Everyone has a plant friend; someone whose succulents, maidenhair ferns and fiddle-leaf fig trees seem to multiply in seconds and whose home is more Jumanji than suburban pad.
However, unless you move in some pretty exclusive circles, there’s a fair chance your plant friend hasn’t dropped a casual $800,000 on their obsession, like Australia Post has.
AusPost spent $382,604 on plants and greenery in the 2018-2019 financial year, and another $378,240 on plants in the 2019-2020 financial year, the postal service shared with Shadow Assistant Minister for Government Accountability Kimberley Kitching.
It has also spent another $64,118 in the 2020 financial year so far. For those following along at home, that’s a $824,962 outlay.
The plants have been shared across 25 offices across Australia from Frenchams indoor plants service.
Over the 2019-2020 and 2018-2019 financial years, that’s around $15,216.88 per office per year.
Yahoo Finance understands the plants are part of Australia Post’s sustainability commitments, with the plants required to meet a ratio to absorb CO2 and emit oxygen.
Chauffeurs, Cartier watches in spotlight
These numbers come after it was revealed that Australia Post CEO Christine Holgate had hired a $3,000-a-day “reputation management” firm and spent $300,000 on corporate credit cards and chauffeur-driven cars.
Australia Post also spent $12,000 to buy four Cartier watches for executives, it told a Senate estimates committee today.
“There were a small number of senior people who had put an inordinate amount of work in and they did receive an award from the chair, myself on behalf of the board … They got watches … They were a Cartier watch of about a value of $3000 each,” Holgate said.
She said the watches weren’t paid for using taxpayer money, but couldn’t specify which corporate card the watches were put on.
Holgate took home a $2.6 million salary in 2019 which included a $830,000 bonus. This fell to $.16 million this year after she took a voluntary 20 per cent pay cut and the Australia Post board vetoed her bonus.

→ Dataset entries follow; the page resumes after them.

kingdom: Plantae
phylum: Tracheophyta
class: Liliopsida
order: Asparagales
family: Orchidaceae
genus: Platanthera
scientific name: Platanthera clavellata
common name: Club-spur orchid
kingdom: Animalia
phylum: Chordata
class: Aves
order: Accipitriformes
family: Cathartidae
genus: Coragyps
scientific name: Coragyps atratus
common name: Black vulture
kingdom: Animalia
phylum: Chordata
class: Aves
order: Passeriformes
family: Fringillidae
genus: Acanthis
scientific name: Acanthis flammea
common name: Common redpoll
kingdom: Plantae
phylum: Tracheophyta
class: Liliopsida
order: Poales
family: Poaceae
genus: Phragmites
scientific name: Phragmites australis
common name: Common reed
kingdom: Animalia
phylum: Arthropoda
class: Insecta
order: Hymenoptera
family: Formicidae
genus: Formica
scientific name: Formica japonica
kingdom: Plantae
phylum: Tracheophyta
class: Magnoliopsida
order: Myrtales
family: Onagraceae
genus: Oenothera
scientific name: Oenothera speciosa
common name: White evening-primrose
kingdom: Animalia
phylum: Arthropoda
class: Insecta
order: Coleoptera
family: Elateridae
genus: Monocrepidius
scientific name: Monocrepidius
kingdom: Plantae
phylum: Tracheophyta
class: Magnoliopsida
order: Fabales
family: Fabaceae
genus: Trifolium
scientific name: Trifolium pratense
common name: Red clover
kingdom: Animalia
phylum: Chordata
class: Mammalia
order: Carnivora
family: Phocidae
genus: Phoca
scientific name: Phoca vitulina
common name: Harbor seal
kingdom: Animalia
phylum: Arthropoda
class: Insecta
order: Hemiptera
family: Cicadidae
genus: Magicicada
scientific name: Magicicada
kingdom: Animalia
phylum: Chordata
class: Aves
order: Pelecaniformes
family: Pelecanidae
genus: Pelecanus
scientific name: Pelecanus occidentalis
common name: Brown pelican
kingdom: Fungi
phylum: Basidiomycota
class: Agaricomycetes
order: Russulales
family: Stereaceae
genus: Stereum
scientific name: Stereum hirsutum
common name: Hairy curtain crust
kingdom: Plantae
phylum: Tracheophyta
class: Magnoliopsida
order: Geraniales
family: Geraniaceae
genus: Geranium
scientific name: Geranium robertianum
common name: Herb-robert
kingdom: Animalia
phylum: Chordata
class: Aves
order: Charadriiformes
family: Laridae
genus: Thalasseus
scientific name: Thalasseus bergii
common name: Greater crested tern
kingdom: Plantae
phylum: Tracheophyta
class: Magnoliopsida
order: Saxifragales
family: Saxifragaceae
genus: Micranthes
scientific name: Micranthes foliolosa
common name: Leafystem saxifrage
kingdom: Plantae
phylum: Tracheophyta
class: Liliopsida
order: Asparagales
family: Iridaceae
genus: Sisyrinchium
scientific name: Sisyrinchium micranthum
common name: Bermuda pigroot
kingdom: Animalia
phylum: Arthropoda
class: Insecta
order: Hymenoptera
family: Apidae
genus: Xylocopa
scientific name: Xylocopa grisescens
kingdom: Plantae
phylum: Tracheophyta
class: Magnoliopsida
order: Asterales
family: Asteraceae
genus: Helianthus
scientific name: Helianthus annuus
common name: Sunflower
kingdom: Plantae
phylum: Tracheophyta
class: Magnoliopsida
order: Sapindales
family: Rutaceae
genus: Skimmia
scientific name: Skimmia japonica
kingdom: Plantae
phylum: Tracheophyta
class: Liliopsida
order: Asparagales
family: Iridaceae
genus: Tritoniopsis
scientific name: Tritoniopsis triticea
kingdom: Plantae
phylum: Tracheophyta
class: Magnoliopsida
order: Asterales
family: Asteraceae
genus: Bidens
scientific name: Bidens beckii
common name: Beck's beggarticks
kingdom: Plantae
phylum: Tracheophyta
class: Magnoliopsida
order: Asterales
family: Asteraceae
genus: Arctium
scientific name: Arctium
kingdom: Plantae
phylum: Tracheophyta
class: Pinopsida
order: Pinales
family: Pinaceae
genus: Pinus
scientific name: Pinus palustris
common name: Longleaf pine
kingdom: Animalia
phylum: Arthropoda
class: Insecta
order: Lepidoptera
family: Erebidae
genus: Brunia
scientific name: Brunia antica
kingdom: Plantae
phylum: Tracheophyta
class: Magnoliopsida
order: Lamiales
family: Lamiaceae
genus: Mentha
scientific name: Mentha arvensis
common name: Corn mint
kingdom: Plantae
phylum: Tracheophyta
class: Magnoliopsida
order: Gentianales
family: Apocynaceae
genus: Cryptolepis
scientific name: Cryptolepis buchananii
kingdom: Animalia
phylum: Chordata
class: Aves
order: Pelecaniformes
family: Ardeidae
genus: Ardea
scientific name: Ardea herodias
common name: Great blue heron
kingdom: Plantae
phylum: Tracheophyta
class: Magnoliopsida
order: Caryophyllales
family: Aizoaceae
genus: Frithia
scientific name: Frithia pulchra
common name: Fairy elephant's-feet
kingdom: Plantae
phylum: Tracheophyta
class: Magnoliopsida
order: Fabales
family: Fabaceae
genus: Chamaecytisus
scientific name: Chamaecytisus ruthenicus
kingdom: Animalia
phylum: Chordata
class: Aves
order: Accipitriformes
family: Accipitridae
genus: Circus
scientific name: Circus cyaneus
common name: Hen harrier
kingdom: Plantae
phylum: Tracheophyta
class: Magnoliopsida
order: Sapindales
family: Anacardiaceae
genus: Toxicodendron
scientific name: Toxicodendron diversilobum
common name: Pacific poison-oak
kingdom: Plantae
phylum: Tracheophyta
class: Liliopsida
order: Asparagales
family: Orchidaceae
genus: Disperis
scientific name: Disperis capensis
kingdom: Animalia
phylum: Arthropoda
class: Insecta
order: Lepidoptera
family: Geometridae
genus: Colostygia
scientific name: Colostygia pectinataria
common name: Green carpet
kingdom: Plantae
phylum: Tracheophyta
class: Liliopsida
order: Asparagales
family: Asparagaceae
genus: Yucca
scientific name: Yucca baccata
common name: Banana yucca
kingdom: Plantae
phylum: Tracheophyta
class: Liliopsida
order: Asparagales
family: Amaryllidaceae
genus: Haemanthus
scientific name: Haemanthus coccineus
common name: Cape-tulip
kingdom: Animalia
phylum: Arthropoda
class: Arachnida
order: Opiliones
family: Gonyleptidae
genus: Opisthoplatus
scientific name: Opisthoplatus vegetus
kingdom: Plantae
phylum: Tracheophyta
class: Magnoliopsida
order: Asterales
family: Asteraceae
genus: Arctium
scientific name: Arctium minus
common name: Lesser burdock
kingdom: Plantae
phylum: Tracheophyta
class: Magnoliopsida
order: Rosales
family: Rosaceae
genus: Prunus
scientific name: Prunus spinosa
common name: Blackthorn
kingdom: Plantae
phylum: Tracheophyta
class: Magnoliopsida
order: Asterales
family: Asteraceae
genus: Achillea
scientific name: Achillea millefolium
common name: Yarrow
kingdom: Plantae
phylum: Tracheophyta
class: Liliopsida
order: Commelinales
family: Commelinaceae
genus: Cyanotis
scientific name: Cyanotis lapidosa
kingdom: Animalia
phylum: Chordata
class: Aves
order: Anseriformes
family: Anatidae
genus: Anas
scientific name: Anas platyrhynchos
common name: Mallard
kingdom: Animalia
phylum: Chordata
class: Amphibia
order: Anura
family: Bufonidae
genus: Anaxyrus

Are they on the right track with the plants?
While the $800,000 sum is more than the average worker can spend on sprucing up their office space, the verdict is in: plants boost productivity, creativity and happiness.
A study published in the Journal of Experimental Psychology found that incorporating some greenery into your desk space can improve productivity by 15 per cent.
Another study of workers in Japan found that those who took just three minutes a day to gaze upon and care for a desk plant were less stressed than they were at the beginning of the trial.
Even NASA is on board: research released by the space agency in 1989 found that indoor plants boost indoor air quality, while CSIRO research has found that poor air quality could actually cost the economy as much as $12 billion a year due to the impacts on workers’ health and their environments.